1952 aerial showing the old Atlantic City Nursery. Courtesy Seattle Municipal Archives, Don Sherwood Parks Collection.
A refuge for all
The site of Bradner Gardens Park has seen multiple layers of use. When Bradner P-Patch in the Mount Baker neighborhood was founded in 1987 it still had school portables on the grounds from the time it was used as a middle school annex (1971-1975). Until 1993 the structures were used by a nonprofit, Central Youth and Family Services. And prior to all of that it had been the site of the Quinsite-Bradner housing project (1942-53), emergency housing for veterans returning from World War II and the Korean conflict. Some folks still recall these "temporaries" around town that lasted much longer than the five years planned.
Originally set up to provide space for Mien refugees from Laos in the 1980s, the Mount Baker garden overcame a serious threat. Long-time gardener and activist Joyce Moty described how the neighborhood banded together to protest the city’s decision to sell the land in the mid-1990s:
“The Southeast Atlantic Community Association – we had a two-year battle with city hall over trying to save this piece of land from being sold for market rate housing.
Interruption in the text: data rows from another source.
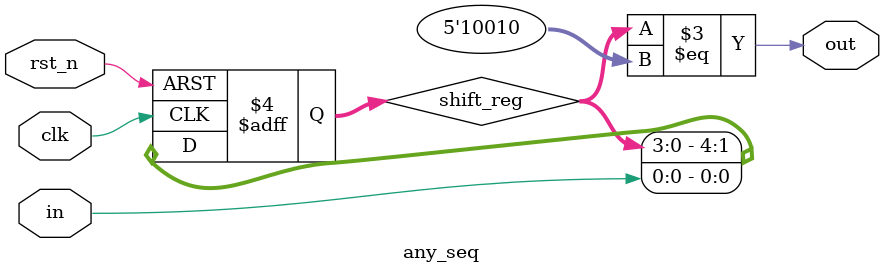
<source format=v>
module any_seq #(
    parameter WIDTH =5,
    parameter [WIDTH-1:0] SEQ =5'b10010
)(
    input wire clk,
    input wire rst_n,
    input wire in,
    output wire out
);

    reg [WIDTH-1:0] shift_reg;

    always @(posedge clk or negedge rst_n)begin
        if(!rst_n)begin
            shift_reg <= {WIDTH{1'b0}};
        end else begin
            shift_reg <= {shift_reg[WIDTH-2:0],in};
        end
    end

    assign out = (shift_reg == SEQ);

endmodule

</source>
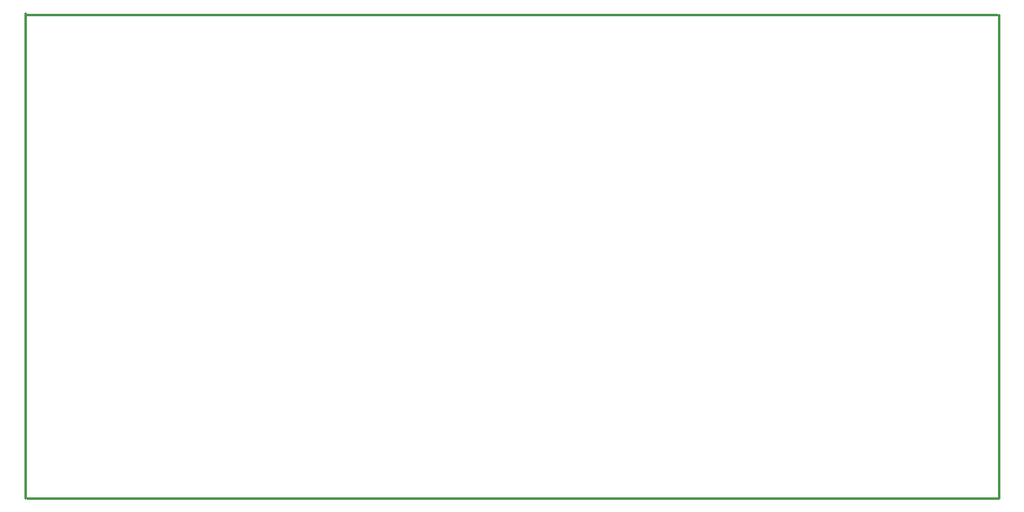
<source format=gko>
G04 start of page 4 for group 2 idx 2 *
G04 Title: (unknown), outline *
G04 Creator: pcb 20100929 *
G04 CreationDate: Mon Apr 28 19:31:08 2014 UTC *
G04 For: xpi *
G04 Format: Gerber/RS-274X *
G04 PCB-Dimensions: 400000 200000 *
G04 PCB-Coordinate-Origin: lower left *
%MOIN*%
%FSLAX25Y25*%
%LNOUTLINE*%
%ADD12C,0.0100*%
G54D12*X500Y199500D02*X398500D01*
X399000D02*Y1000D01*
X1000D01*
X500D02*Y200000D01*
M02*

</source>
And we went to the mayor's office, talked to city council people, trying to say this is really not a good idea to sell this land, but we were just citizens.” (2021 oral history)
Ultimately, the group was instrumental in getting an initiative titled Protect Our Parks passed; the 1996 law states that the city may not sell park land without replacing it in the same neighborhood. Today Bradner Gardens Park offers a children’s garden, demonstration beds, a bee colony, art installations, and basketball hoops, in addition to its 61 P-patch beds.